Варя вдруг встрепенулась и села. В комнате по-прежнему было темно, но ей показалось, что стало светлее. Она все время чувствовала, что в этой истории было какое-то противоречие, и оно заключалось даже не в словах той женщины, а в чем-то еще… И теперь она поняла, в чем дело. «Если Андрей был давно с нею знаком – почему они только в вагоне обменялись телефонами? Они виделись в Питере – несомненно, ведь Андрей снимал ее, а она – его! Как же они встречались, если у него не было ее телефона?! У нас в номере телефон был, но чтобы дать этой женщине номер, Андрей тоже должен был знать ее питерский телефон!

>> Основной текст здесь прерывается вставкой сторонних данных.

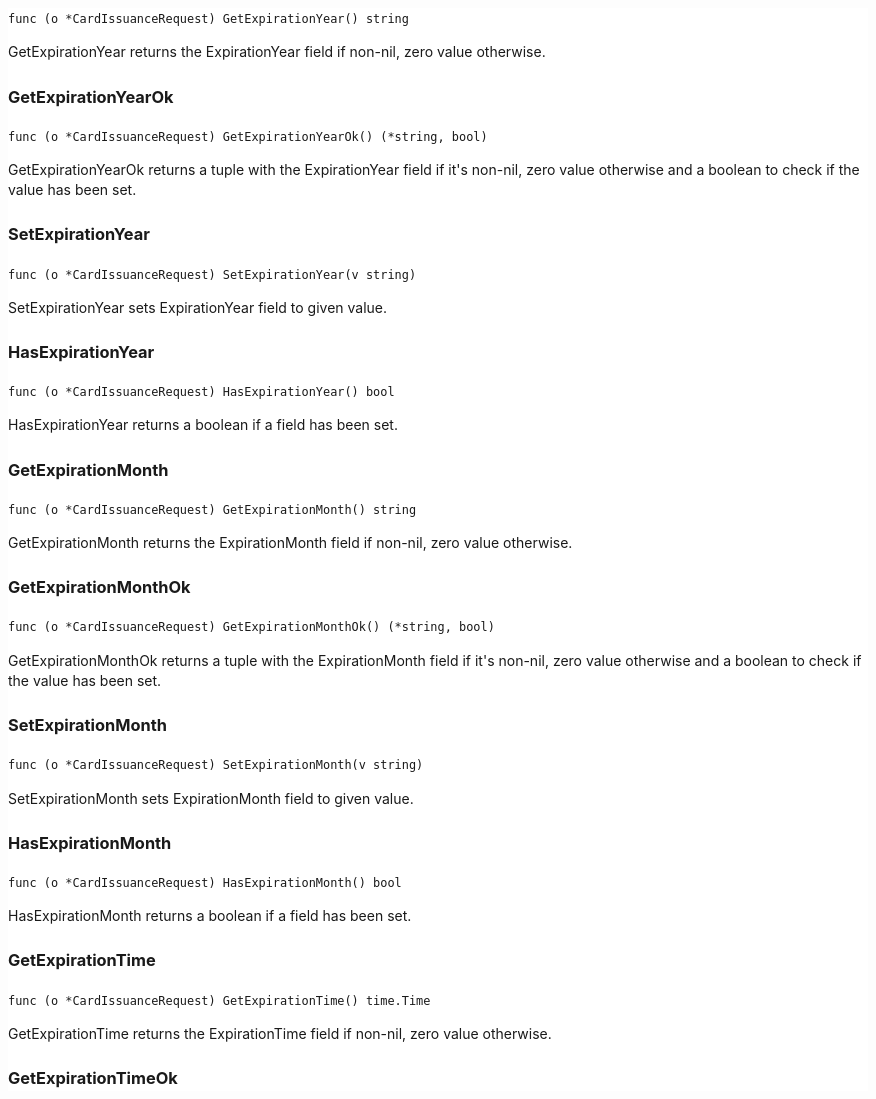 `func (o *CardIssuanceRequest) GetExpirationYear() string`

GetExpirationYear returns the ExpirationYear field if non-nil, zero value otherwise.

### GetExpirationYearOk

`func (o *CardIssuanceRequest) GetExpirationYearOk() (*string, bool)`

GetExpirationYearOk returns a tuple with the ExpirationYear field if it's non-nil, zero value otherwise
and a boolean to check if the value has been set.

### SetExpirationYear

`func (o *CardIssuanceRequest) SetExpirationYear(v string)`

SetExpirationYear sets ExpirationYear field to given value.

### HasExpirationYear

`func (o *CardIssuanceRequest) HasExpirationYear() bool`

HasExpirationYear returns a boolean if a field has been set.

### GetExpirationMonth

`func (o *CardIssuanceRequest) GetExpirationMonth() string`

GetExpirationMonth returns the ExpirationMonth field if non-nil, zero value otherwise.

### GetExpirationMonthOk

`func (o *CardIssuanceRequest) GetExpirationMonthOk() (*string, bool)`

GetExpirationMonthOk returns a tuple with the ExpirationMonth field if it's non-nil, zero value otherwise
and a boolean to check if the value has been set.

### SetExpirationMonth

`func (o *CardIssuanceRequest) SetExpirationMonth(v string)`

SetExpirationMonth sets ExpirationMonth field to given value.

### HasExpirationMonth

`func (o *CardIssuanceRequest) HasExpirationMonth() bool`

HasExpirationMonth returns a boolean if a field has been set.

### GetExpirationTime

`func (o *CardIssuanceRequest) GetExpirationTime() time.Time`

GetExpirationTime returns the ExpirationTime field if non-nil, zero value otherwise.

### GetExpirationTimeOk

Черт-те что! Зачем он написал его на салфетке? Потерял? Забыл? Попросил повторить? Не знаю… Не думаю».

Сон как рукой сняло. Будь сейчас ее воля – Варя среди ночи выбежала бы в поисках мастерской, где могли бы отпечатать фотографии. Пленка лежала у нее в сумочке – она держала ее в одном конверте с письмом Лизы и снимком Дубовской. Туда же она вложила салфетку – ей хотелось, чтобы все эти вещи были вместе. «Это не та женщина, другая! – стучало у нее в висках.

– Женщина из вагона-ресторана и женщина, которую опознала на снимках Лиза – не одно лицо! Хотя… Что это я?! Мать Лизы видела снимок – не могла же она не узнать родную сестру! А Лиза не могла не узнать родную тетку! Значит, это одна и та же… Но тогда – чей телефон на салфетке?»